Add FRI folding for M31 (#618)

jeremyfelder · web-flow · commit 436f40178b07 · 2024-09-29T13:48:51.000+03:00
This PR adds FRI folding for M31 field.
diff --git a/icicle/include/fri/fri.cuh b/icicle/include/fri/fri.cuh
@@ -0,0 +1,64 @@
+#pragma once
+#ifndef FRI_H
+#define FRI_H
+
+#include <cuda_runtime.h>
+
+#include "gpu-utils/device_context.cuh"
+
+namespace fri {
+
+  struct FriConfig {
+    device_context::DeviceContext ctx;
+    bool are_evals_on_device;
+    bool are_domain_elements_on_device;
+    bool are_results_on_device;
+    bool is_async;
+  };
+
+  /**
+   * @brief Folds a layer's evaluation into a degree d/2 evaluation using the provided folding factor alpha.
+   *
+   * @param evals Pointer to the array of evaluation in the current FRI layer.
+   * @param domain_xs Pointer to a subset of line domain values.
+   * @param alpha The folding factor used in the FRI protocol.
+   * @param folded_evals Pointer to the array where the folded evaluations will be stored.
+   * @param n The number of evaluations in the original layer (before folding).
+   *
+   * @tparam S The scalar field type used for domain_xs.

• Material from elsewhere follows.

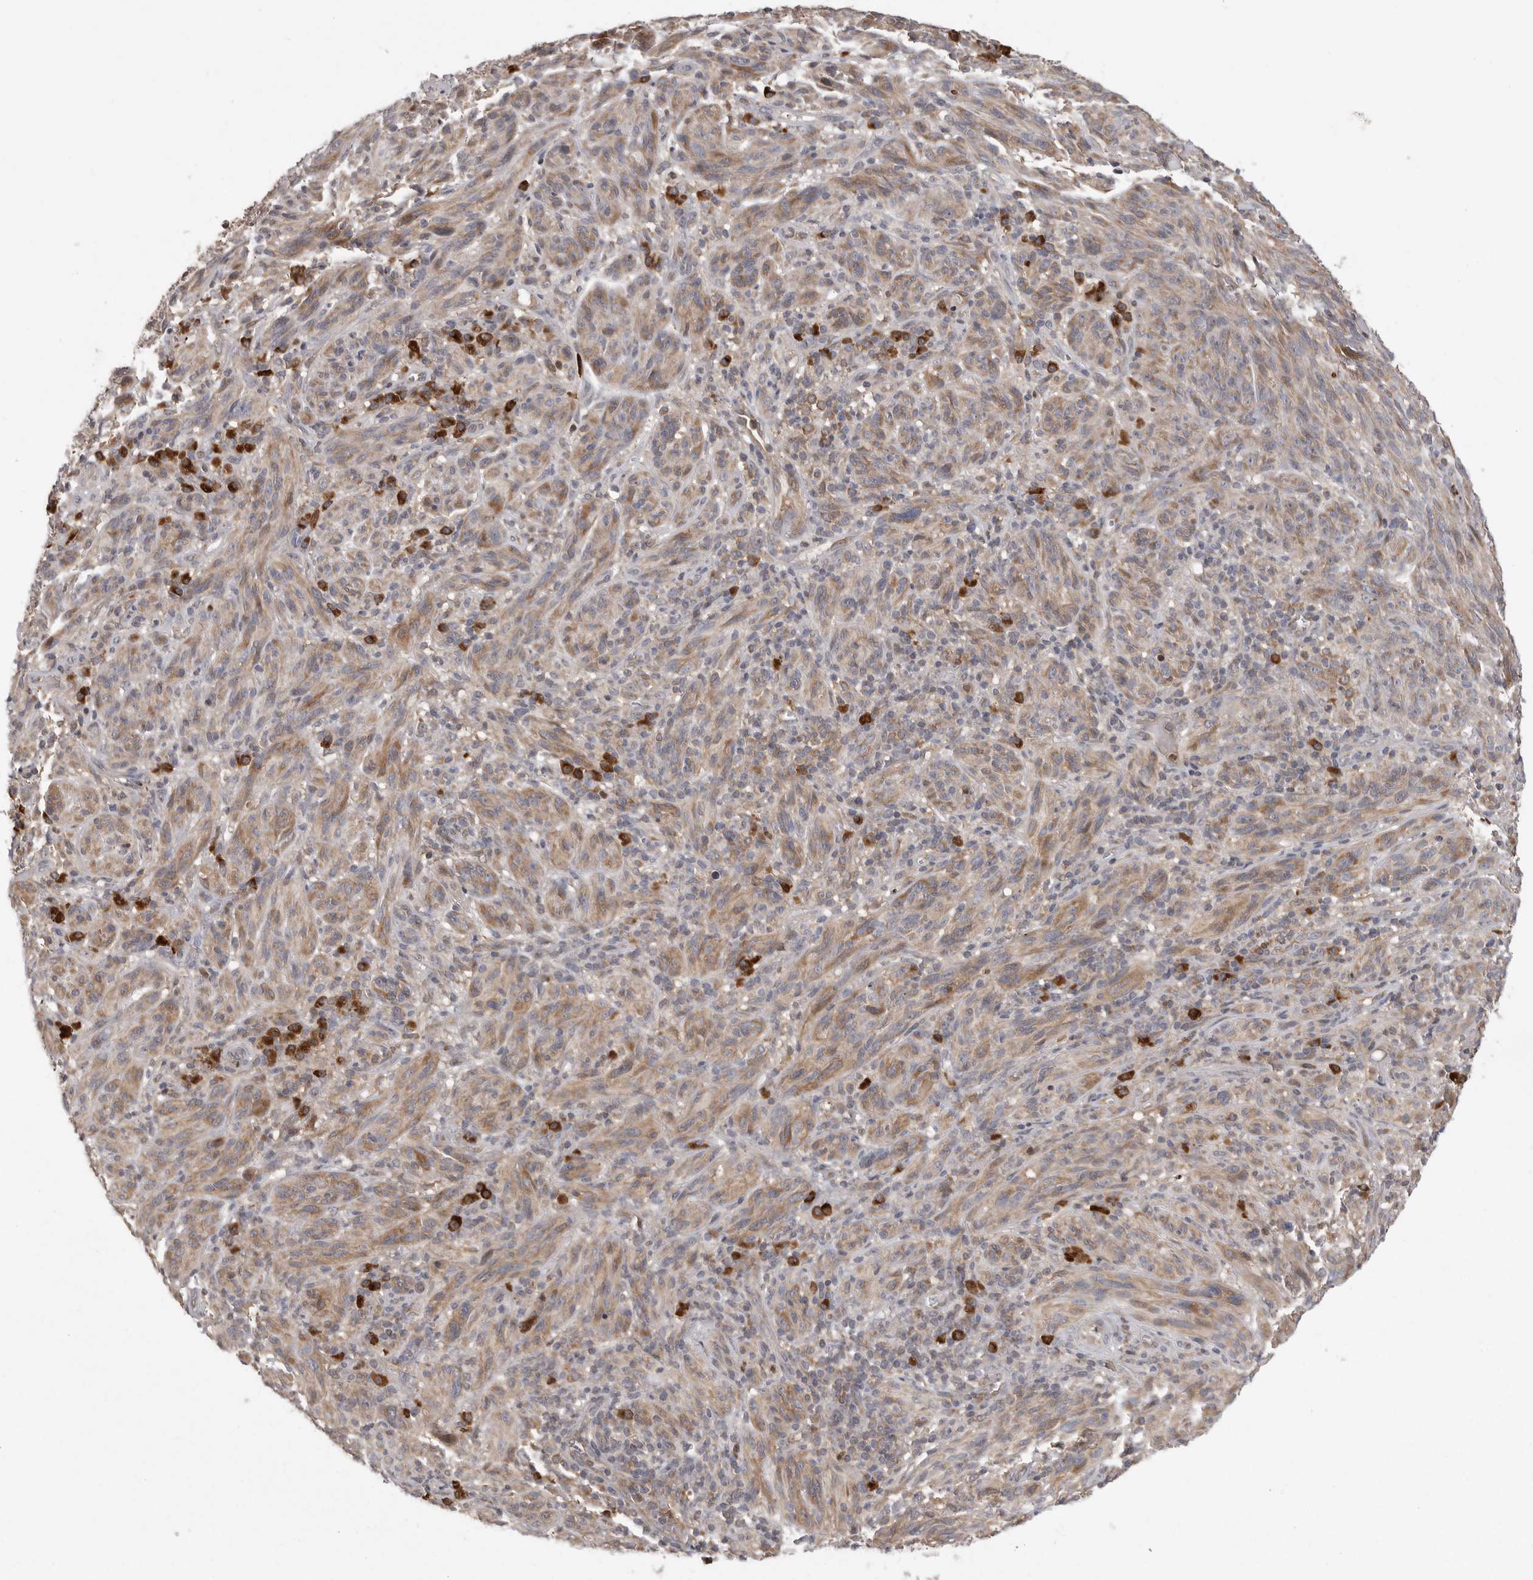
{"staining": {"intensity": "moderate", "quantity": ">75%", "location": "cytoplasmic/membranous"}, "tissue": "melanoma", "cell_type": "Tumor cells", "image_type": "cancer", "snomed": [{"axis": "morphology", "description": "Malignant melanoma, NOS"}, {"axis": "topography", "description": "Skin of head"}], "caption": "Immunohistochemistry (IHC) of malignant melanoma reveals medium levels of moderate cytoplasmic/membranous positivity in about >75% of tumor cells.", "gene": "OXR1", "patient": {"sex": "male", "age": 96}}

+   * @tparam E The evaluation type, typically the same as the field element type.
+   *
+   * @note The size of the output array 'folded_evals' should be half of 'n', as folding reduces the number of
+   * evaluations by half.
+   */
+  template <typename S, typename E>
+  cudaError_t fold_line(E* eval, S* domain_xs, E alpha, E* folded_eval, uint64_t n, FriConfig& cfg);
+
+  /**
+   * @brief Folds a layer of FRI evaluations from a circle into a line.
+   *
+   * This function performs the folding operation in the FRI (Fast Reed-Solomon IOP of Proximity) protocol,
+   * specifically for evaluations on a circle domain. It takes a layer of evaluations on a circle and folds
+   * them into a line using the provided folding factor alpha.
+   *
+   * @param evals Pointer to the array of evaluations in the current FRI layer, representing points on a circle.
+   * @param domain_ys Pointer to the array of y-coordinates of the circle points in the domain of the circle that evals
+   * represents.
+   * @param alpha The folding factor used in the FRI protocol.
+   * @param folded_evals Pointer to the array where the folded evaluations (now on a line) will be stored.
+   * @param n The number of evaluations in the original layer (before folding).
+   *
+   * @tparam S The scalar field type used for alpha and domain_ys.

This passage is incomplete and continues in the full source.